** Source passage **

In one embodiment, to conserve high-priority control bandwidth, certain samples stored in data FIFO 209 (FIG. 2) during the detection of an IR control end-of-sequence may be automatically removed. Note that depending on the parameter settings, it takes a certain number of samples to detect the end of an IR sequence. In one embodiment, extra samples (i.e. those samples beyond the minimum number of samples needed to make the end IR sequence determination) can be removed from the data written to the data FIFO. Bits 24:21 of IR control register 211 can indicate the number of samples measured as “backoff words”. For example, if sel_end_seq_unit_win (bit 8)=0, sel_end_seq_win (bit 15)=1 and end_seq_thr (bits 20:16)=22, then the minimal number of samples to detect the end of an IR sequence would be 10*22=220 samples=220/32 words=6.75 words. Because there is one word already stored in the input registers, 5 words (6.7−1=5.57→5)(a default/reset value indicating the number of backoff words) can be removed from the data FIFO. This deletion results in no data loss, because the end of transmission is defined as a selectable period wherein no data is transmitted or detected. Bits 31:25 of IR control register 211 can be reserved.

** Information shown **
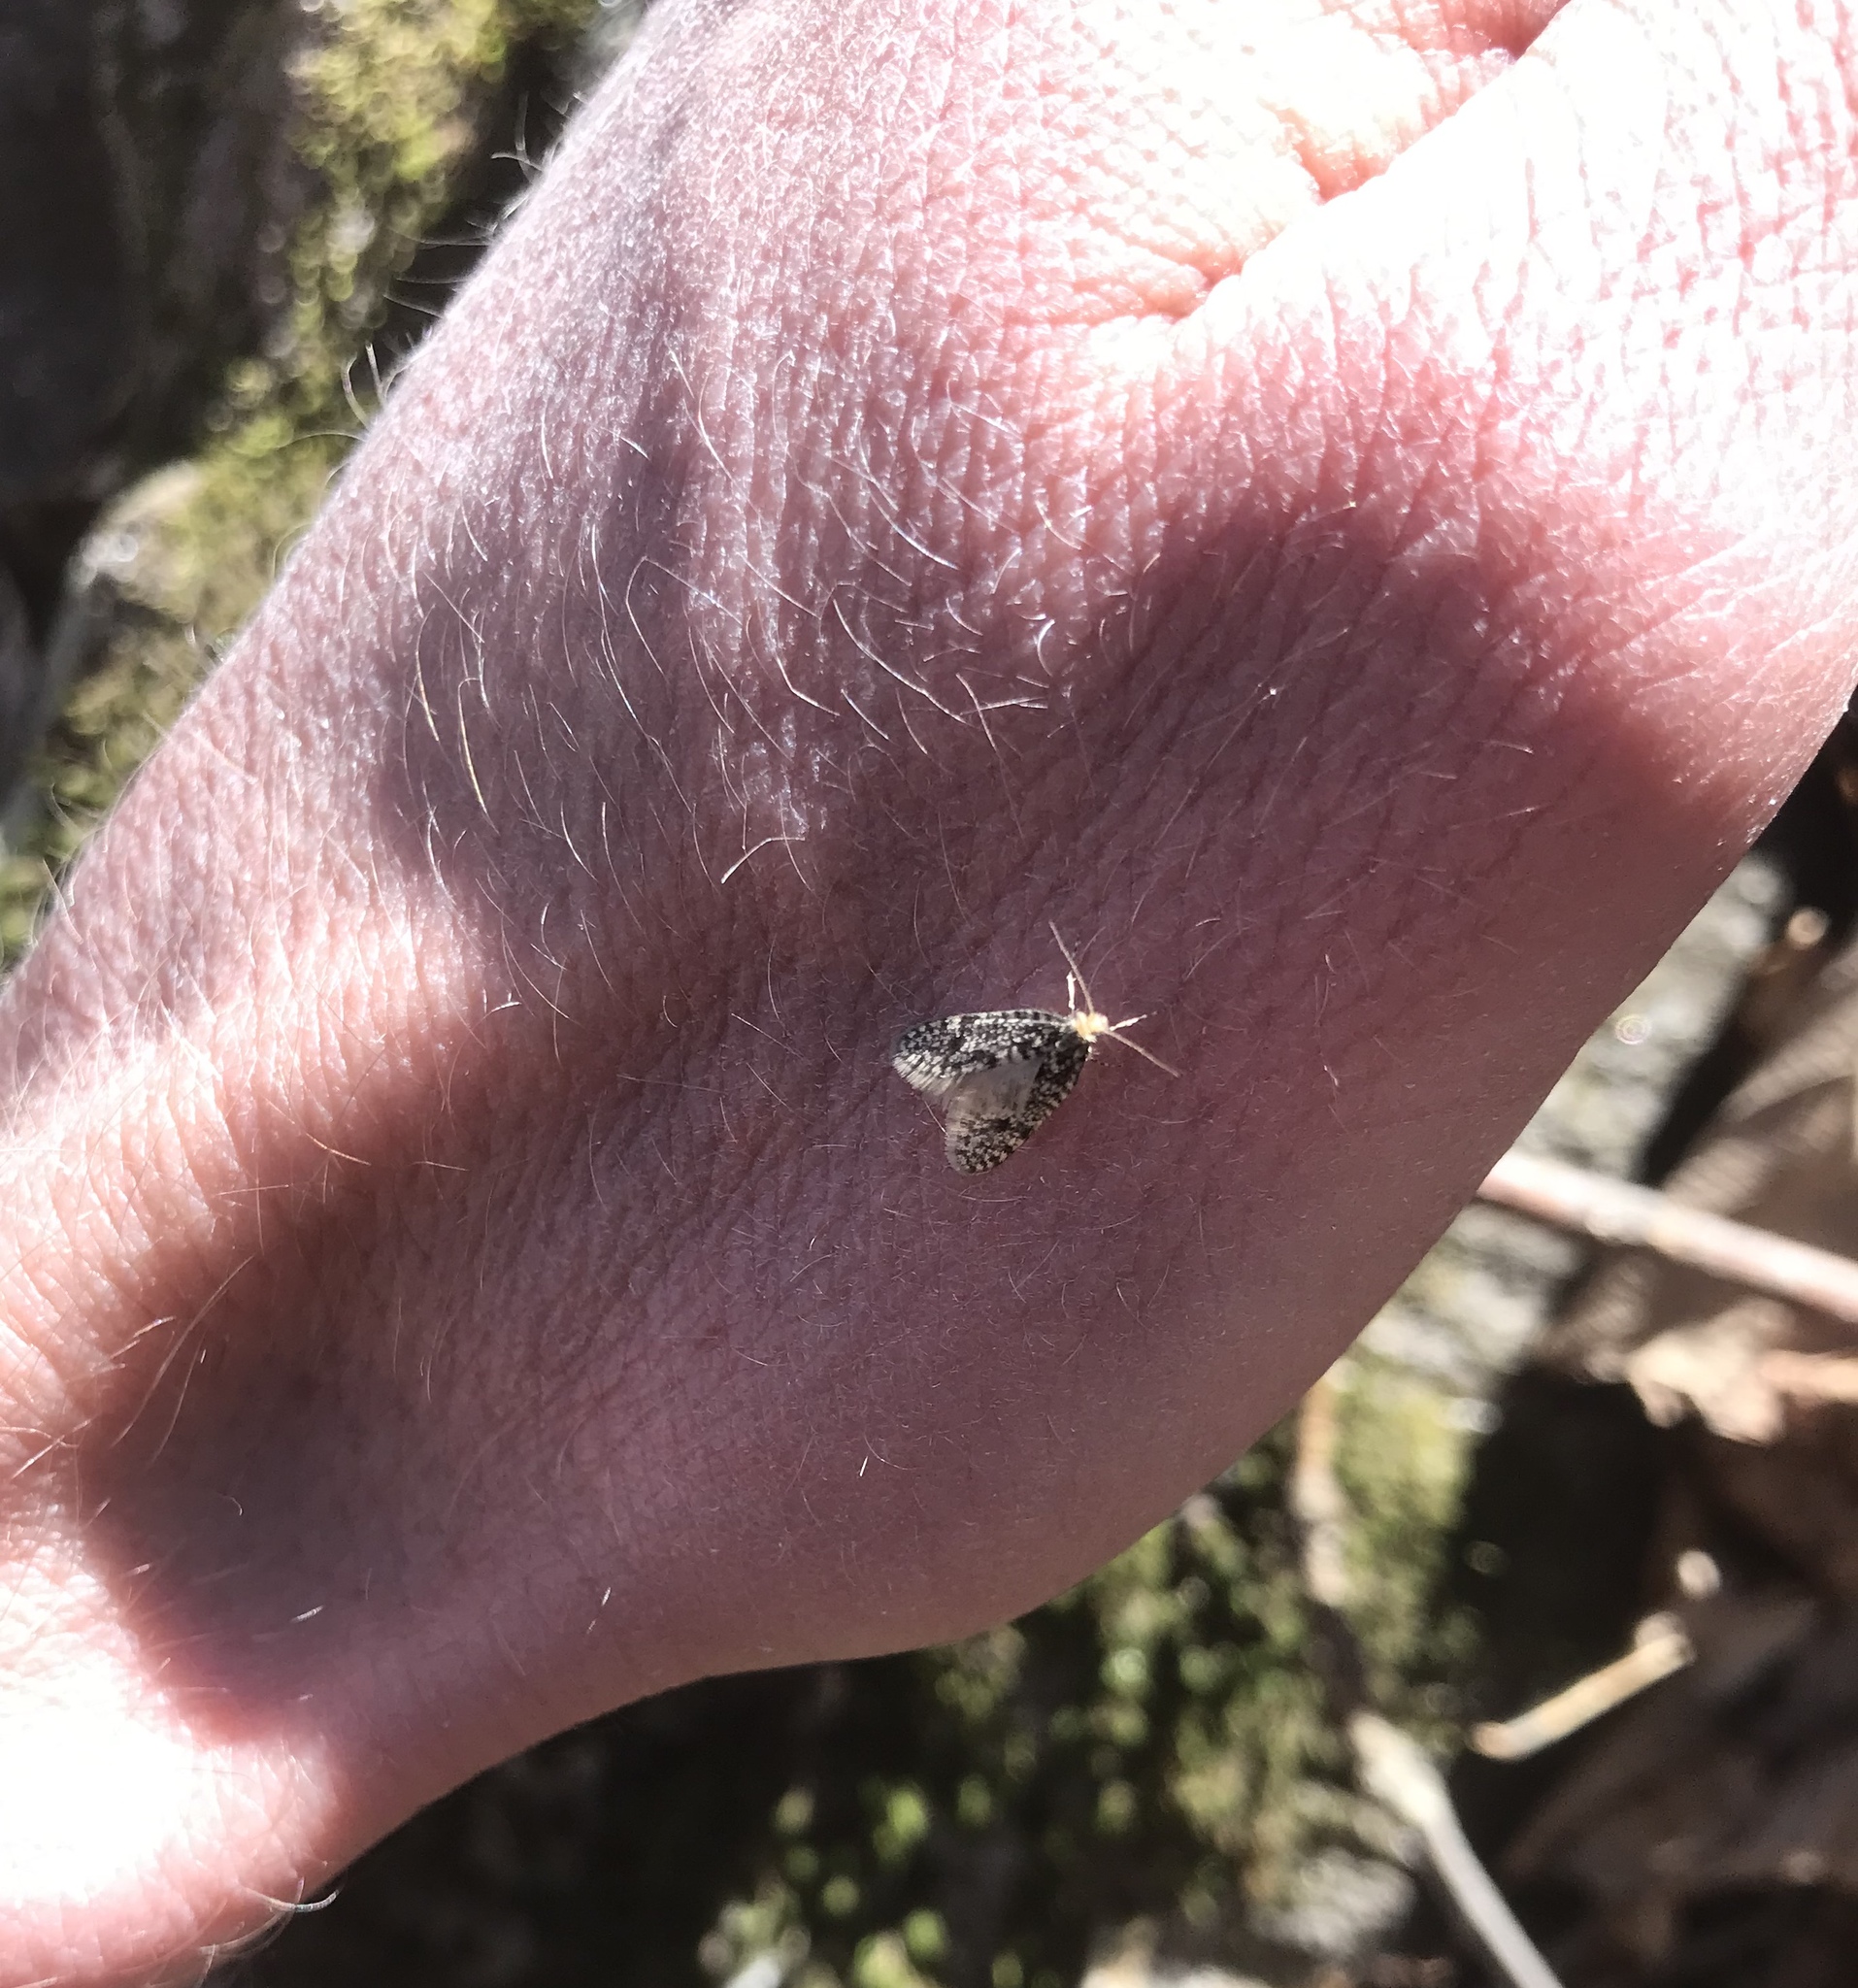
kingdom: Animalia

** Exercise brief **
In the passage on IR sequence detection, which bits of IR control register 211 can indicate the number of backoff words? The listing comes from a separate source.

** Written solution **
Bits 24:21.